The success of the event also inspired the HLRS team to begin using videoconferencing tools in other settings where in-person meetings weren't practical. "In one sense COVID forced us to change the way we work," said PUMA Department Leader Dr. Thomas Bönisch, "but it also enabled us to develop a user support solution we hadn't considered previously. This has improved our ability to help HLRS's system users even outside the context of the performance optimization workshop."

Crisis computing: preparing for an uncertain future

Unfortunately, COVID-19 is unlikely to be the last pandemic that humanity will face. Moreover, considering global atmospheric and social instabilities likely to created by climate change, ongoing risks of chemical or nuclear accidents, vulnerabilities to natural disasters, and other global threats, simulation and related fields such as artificial intelligence will likely be important in quickly responding to new kinds of problems.
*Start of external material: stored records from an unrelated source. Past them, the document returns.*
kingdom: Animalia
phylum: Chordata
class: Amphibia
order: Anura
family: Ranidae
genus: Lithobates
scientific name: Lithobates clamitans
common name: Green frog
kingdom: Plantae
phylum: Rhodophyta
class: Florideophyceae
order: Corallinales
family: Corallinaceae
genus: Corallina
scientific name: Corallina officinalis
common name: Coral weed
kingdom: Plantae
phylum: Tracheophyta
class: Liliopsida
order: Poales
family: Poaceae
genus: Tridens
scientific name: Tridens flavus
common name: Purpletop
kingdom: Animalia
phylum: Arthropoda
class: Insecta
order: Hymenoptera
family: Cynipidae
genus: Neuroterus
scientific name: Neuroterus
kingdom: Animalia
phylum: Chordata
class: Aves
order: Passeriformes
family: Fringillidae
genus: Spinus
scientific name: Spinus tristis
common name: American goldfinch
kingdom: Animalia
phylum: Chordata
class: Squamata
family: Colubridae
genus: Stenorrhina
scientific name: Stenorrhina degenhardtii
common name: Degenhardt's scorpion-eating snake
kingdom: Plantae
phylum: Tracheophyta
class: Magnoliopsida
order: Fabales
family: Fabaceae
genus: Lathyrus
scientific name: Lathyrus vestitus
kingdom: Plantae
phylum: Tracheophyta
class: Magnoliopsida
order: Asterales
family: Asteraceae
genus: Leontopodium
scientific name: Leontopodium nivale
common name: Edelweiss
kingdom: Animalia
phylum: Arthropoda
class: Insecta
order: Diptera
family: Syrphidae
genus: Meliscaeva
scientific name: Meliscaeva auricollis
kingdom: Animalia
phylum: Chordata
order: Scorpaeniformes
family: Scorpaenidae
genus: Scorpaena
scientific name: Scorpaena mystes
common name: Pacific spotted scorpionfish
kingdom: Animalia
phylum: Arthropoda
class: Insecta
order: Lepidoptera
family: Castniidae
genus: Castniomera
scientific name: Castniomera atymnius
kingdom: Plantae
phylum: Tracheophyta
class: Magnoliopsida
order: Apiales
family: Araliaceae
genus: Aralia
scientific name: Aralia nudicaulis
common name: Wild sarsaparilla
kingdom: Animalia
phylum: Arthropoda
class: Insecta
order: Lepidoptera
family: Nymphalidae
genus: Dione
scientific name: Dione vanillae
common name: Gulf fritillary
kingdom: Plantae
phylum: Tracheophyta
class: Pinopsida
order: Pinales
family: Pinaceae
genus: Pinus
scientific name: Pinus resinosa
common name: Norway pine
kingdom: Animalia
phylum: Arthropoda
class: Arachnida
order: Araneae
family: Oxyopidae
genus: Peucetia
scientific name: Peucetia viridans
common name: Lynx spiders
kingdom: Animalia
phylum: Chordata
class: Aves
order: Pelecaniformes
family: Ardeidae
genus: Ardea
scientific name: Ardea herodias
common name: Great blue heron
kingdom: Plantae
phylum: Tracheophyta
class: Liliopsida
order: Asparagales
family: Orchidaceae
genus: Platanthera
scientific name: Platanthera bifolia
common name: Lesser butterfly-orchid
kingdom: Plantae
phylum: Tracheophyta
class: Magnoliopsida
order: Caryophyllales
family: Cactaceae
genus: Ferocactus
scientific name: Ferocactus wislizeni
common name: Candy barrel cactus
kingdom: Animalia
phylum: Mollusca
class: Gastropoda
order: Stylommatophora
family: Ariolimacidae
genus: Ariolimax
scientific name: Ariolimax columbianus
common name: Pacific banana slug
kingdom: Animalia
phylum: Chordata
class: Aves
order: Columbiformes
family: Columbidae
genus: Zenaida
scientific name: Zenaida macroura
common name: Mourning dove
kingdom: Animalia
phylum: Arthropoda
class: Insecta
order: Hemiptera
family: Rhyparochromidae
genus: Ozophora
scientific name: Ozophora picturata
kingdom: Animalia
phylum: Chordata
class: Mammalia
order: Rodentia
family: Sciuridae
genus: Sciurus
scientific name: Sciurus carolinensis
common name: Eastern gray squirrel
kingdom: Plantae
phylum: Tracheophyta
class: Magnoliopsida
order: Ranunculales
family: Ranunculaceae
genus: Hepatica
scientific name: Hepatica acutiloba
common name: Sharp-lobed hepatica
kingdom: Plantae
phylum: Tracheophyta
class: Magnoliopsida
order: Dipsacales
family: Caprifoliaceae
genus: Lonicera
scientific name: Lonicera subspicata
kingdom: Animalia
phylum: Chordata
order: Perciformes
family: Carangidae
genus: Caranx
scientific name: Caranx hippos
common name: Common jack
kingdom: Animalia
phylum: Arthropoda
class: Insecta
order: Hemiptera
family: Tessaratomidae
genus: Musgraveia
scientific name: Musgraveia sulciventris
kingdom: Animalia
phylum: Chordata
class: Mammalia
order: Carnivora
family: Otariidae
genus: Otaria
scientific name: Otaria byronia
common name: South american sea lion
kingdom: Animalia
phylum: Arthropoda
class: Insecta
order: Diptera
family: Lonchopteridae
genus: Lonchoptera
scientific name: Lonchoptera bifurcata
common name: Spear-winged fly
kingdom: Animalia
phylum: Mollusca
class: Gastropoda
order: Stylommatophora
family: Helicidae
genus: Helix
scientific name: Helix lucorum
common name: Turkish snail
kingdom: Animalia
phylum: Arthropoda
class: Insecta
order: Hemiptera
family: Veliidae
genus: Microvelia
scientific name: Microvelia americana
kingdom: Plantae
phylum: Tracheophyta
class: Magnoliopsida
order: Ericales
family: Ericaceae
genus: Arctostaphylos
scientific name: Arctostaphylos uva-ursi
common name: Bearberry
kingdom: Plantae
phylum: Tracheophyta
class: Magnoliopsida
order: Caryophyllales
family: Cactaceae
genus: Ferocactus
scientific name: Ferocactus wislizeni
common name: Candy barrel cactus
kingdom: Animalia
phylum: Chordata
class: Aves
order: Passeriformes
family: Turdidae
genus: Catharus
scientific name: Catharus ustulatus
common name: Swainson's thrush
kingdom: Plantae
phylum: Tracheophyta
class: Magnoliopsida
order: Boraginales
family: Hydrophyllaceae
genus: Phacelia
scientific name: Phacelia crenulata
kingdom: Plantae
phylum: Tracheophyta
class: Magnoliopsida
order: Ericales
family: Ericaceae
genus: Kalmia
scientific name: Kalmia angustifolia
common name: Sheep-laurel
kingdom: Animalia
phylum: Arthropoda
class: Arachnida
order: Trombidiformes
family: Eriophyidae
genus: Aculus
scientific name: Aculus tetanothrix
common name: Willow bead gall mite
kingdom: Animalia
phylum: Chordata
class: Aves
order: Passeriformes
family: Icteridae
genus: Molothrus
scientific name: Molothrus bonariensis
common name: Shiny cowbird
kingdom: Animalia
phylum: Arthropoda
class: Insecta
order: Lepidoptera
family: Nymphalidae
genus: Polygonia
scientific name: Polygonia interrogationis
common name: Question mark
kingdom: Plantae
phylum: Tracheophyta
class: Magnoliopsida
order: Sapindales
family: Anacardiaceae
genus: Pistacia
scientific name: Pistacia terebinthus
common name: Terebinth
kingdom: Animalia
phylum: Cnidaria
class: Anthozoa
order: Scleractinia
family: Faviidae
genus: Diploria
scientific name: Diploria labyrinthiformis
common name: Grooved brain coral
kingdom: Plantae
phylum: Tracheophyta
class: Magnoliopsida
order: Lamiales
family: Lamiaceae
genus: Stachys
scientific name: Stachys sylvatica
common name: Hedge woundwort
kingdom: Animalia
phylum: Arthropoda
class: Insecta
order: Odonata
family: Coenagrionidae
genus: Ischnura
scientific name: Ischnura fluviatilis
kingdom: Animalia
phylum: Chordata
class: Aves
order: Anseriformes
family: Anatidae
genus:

To bolster HLRS's ability to meet these challenges, computer hardware manufacturer AMD, whose processors make up the core of Hawk, announced in September 2020 a donation of 10 new computing nodes to HLRS as part of its AMD COVID-19 High Performance Computing Fund. The additional computing power, consisting of AMD Radeon Instinct graphic processing units and due to be delivered in early 2021, will be reserved for pandemic-related research. In the future, the new resources will also expand HLRS's capacity to address urgent computing needs when sudden crises arise.

As HLRS Director Prof. Michael Resch explains, "The COVID-19 crisis has been a big wakeup call in Germany and across Europe, showing that new challenges can develop very suddenly and have widespread impacts across societies. Because high-performance computing provides a backbone for tools that accelerate scientists' ability to address these challenges, it is clear that investments and preparation are needed now to be ready the next time a similar challenge comes along. At HLRS and at other HPC centers across Europe we anticipate that implementing new resources and strategies to be ready to handle emergency situations where simulation and data analysis can help will be a big focus in the coming years."

Supercomputers alone will never be the cure for threats like the COVID-19 pandemic, but they will continue have important roles to play in preparing for and successfully addressing them.